** Opening DOCUMENT PASSAGE block **

Photo by Miriam Espacio on Unsplash.

Liminality and Sacrifice

This past year has left all of us wandering in liminal space. We’ve walked the rows between safety and risk, assessing the differences between our needs and wants. A decent number of us have sacrificed creature comforts and entertainment outside the home in favor of altruism. At the core of it all has been sacrifice, though. So many of us rose to the challenge, as most witches are familiar with sacrifice. However, there are those who have allowed discomfort to sway them from doing what is ethically good. Those individuals are driven from a place of fear – fear of sacrifice and fear of discomfort.

It’s been my observation that those of us who dwell in multiple liminal spaces outside of heteronormative existence are generally more comfortable with sacrifice. Our LGBTQIA+ and BIPOC friends and family are intimately familiar with discomfort and sacrifice. They’ve endured more than their fair share for their entire lives. Often times, they’re asked to do more with less and to bear the brunt of others’ cowardice, laziness, and fear.

Liminality and Resilience

Those of us who have been wandering in liminal space our entire lives have steadily been building resilience. Resilience and resistance. We will eventually emerge victorious from our lifetime of being sentenced as outcasts. For some of us, those moments of victory may be brief. We emerge, we revel in our ascendancy, and then we sink back into the depths of liminality. Sometimes by choice and other times by force. Almost always invisible to those who put us there in the first place.

Invisibility has its advantages, however. Witches do their best work under the shroud of darkness, do we not? Let us consume oppressive societal structures from beneath. Like termites, the impact of our work will not be glimpsed until the structures are folding in on themselves. So be it.

I invite you to bask in whatever kind of liminal space you are currently inhabiting. Some liminal spaces are permanent and others are temporary, but incredible growth can result from both. Do not despair in the darkness, my friends. A caterpillar’s greatest transformation materializes in darkness before its eventual emergence as a butterfly. A complete and utter breakdown of all that the caterpillar was before it was a butterfly must occur. Lean in to this change and resurface, reconstructed and renewed.

** Closing DOCUMENT PASSAGE block **

#### [WHAT TO DO]
1/ Return the part of the essay on liminality that begins at the words "Liminality and Resilience" and stops after the words "the first place.", copied exactly.
2/ Collect every line of the records that contains the string "scambio", treating uppercase and lowercase as different.

** Opening RECORD SET block **

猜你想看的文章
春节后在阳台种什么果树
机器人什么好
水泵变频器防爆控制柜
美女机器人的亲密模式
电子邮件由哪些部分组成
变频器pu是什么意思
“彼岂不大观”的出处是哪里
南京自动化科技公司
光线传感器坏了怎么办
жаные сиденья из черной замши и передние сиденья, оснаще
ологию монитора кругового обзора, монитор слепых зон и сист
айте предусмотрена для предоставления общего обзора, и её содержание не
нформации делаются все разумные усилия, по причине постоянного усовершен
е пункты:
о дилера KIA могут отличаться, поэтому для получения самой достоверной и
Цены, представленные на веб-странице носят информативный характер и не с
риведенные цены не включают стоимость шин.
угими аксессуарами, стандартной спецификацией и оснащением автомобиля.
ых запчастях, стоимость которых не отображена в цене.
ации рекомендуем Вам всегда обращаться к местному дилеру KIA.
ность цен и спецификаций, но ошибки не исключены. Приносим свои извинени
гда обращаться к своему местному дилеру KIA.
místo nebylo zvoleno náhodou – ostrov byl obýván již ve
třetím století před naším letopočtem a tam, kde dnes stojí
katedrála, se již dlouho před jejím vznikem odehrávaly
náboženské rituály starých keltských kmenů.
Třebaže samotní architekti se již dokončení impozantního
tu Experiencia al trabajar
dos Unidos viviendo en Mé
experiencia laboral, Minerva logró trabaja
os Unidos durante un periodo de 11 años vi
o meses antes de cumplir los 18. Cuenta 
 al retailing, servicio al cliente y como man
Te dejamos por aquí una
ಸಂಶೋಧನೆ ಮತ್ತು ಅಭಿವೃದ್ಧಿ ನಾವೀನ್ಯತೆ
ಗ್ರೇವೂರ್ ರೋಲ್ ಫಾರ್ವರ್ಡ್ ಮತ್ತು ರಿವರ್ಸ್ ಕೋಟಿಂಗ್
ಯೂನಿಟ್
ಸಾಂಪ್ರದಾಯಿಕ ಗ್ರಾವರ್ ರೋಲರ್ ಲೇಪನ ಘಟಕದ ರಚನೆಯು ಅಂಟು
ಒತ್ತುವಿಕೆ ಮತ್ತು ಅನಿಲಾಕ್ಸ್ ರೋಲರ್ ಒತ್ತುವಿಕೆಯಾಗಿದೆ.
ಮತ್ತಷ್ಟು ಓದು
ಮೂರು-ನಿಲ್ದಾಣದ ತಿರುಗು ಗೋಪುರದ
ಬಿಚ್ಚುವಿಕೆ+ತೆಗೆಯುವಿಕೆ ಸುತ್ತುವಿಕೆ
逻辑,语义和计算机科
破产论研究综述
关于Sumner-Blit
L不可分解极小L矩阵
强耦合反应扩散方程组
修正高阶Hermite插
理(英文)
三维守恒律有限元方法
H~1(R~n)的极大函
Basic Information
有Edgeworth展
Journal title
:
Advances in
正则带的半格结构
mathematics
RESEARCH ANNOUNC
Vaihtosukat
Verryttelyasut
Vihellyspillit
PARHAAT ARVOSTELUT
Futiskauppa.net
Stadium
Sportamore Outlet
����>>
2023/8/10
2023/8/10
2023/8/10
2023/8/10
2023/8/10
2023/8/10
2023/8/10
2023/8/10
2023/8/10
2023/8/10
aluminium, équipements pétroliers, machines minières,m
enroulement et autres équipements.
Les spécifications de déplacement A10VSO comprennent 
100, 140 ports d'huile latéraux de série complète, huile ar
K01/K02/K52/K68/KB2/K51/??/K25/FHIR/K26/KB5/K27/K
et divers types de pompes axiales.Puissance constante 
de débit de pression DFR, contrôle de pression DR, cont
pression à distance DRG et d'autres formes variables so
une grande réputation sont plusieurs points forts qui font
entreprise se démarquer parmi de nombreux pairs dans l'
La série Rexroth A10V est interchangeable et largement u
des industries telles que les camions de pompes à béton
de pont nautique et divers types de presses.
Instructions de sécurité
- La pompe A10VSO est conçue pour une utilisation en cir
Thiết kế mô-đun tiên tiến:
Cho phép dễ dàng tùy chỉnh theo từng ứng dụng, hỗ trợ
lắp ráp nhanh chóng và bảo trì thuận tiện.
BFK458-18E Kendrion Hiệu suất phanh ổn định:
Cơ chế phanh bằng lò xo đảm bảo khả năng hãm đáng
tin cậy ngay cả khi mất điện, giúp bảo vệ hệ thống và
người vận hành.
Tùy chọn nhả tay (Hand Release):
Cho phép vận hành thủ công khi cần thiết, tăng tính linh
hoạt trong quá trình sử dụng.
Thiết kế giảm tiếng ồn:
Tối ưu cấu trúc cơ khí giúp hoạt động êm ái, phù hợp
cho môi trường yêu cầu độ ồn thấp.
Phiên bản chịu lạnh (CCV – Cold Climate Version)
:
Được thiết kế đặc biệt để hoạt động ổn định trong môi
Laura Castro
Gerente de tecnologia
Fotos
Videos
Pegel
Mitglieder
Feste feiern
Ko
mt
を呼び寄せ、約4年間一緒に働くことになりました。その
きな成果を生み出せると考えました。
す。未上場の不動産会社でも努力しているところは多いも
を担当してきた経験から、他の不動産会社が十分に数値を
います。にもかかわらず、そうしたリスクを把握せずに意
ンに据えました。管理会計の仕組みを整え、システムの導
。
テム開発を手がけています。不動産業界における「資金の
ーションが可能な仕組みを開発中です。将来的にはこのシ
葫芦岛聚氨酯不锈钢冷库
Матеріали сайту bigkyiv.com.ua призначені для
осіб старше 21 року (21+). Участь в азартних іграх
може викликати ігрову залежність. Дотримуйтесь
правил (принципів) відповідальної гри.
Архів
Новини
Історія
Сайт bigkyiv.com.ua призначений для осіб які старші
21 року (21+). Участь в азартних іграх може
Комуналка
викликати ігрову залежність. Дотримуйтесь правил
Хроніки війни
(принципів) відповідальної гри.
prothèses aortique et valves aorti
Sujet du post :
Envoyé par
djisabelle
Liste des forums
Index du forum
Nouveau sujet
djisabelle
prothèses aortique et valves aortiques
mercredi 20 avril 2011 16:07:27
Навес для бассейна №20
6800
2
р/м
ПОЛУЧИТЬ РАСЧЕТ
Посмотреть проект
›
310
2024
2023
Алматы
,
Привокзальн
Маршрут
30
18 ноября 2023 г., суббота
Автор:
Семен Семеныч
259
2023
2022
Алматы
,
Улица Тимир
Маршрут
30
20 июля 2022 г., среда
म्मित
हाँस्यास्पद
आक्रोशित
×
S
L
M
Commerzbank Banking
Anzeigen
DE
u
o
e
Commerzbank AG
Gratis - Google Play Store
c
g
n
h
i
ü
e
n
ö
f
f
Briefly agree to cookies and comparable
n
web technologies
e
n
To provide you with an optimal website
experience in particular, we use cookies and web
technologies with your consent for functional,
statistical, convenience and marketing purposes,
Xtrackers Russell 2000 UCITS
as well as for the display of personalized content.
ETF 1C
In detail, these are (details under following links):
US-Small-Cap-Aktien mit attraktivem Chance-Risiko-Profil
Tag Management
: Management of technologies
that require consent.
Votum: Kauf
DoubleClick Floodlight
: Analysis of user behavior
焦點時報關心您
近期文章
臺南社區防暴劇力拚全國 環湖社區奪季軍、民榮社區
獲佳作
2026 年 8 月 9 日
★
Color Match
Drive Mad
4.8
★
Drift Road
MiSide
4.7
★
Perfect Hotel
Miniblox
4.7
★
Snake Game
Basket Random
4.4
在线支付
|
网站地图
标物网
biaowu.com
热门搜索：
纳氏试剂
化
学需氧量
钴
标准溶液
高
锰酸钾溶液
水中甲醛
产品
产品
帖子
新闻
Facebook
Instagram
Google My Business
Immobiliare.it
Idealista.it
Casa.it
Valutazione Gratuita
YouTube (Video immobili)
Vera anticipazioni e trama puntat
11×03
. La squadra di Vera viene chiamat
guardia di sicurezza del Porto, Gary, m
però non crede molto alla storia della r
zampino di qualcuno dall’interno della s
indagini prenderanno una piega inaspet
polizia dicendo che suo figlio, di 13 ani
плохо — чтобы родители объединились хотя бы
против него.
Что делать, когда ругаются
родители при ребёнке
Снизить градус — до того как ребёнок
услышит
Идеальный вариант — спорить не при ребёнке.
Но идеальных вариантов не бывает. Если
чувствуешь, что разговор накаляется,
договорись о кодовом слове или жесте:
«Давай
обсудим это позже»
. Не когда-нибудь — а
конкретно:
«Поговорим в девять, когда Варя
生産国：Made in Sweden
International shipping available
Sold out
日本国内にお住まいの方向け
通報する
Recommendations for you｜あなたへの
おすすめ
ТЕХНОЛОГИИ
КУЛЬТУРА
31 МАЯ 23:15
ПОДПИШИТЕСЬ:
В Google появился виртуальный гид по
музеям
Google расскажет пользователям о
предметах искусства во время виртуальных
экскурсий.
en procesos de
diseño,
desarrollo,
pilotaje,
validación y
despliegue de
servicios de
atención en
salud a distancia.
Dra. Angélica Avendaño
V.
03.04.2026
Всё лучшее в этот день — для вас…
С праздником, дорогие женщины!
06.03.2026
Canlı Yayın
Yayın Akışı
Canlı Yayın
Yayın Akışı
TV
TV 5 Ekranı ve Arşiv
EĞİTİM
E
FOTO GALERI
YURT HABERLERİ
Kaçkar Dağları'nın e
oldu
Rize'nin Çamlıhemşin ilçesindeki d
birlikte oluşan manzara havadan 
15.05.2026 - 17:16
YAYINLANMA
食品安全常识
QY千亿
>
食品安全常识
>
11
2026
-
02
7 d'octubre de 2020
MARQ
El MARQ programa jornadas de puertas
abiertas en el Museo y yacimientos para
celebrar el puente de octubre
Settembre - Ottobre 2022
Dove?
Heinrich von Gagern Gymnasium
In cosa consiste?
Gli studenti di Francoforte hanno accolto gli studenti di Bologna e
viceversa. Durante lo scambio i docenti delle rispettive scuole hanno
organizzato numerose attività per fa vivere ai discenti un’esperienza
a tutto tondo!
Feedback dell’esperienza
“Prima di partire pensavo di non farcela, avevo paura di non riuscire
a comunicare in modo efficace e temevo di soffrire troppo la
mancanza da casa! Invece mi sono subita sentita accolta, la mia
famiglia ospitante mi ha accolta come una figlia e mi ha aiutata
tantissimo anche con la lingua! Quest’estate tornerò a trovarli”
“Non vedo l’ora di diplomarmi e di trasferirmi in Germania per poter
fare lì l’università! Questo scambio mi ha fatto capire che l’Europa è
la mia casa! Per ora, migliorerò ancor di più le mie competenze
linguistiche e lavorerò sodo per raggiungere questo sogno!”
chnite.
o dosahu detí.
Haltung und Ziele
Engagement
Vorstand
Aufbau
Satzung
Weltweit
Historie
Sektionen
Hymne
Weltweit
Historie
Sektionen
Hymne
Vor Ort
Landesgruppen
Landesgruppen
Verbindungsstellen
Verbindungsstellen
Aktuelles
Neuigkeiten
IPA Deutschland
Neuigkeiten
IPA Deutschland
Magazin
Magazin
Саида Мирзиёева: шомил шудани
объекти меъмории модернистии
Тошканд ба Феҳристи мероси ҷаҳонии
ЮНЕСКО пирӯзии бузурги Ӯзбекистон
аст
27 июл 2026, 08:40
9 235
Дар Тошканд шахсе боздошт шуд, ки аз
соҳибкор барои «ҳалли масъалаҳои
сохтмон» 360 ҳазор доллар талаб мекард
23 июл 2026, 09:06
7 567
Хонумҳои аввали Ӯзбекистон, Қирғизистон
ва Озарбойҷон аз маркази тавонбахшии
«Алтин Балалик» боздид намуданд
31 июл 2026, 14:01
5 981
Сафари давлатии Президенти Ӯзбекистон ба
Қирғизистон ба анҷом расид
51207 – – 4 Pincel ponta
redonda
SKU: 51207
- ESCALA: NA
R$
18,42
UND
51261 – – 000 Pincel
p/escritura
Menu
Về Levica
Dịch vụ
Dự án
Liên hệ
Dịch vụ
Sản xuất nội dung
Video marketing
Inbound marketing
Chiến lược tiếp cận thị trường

** Closing RECORD SET block **

#### [ACTIVITY ANSWERS]
1/
Liminality and Resilience

Those of us who have been wandering in liminal space our entire lives have steadily been building resilience. Resilience and resistance. We will eventually emerge victorious from our lifetime of being sentenced as outcasts. For some of us, those moments of victory may be brief. We emerge, we revel in our ascendancy, and then we sink back into the depths of liminality. Sometimes by choice and other times by force. Almost always invisible to those who put us there in the first place.

2/
viceversa. Durante lo scambio i docenti delle rispettive scuole hanno
fare lì l’università! Questo scambio mi ha fatto capire che l’Europa è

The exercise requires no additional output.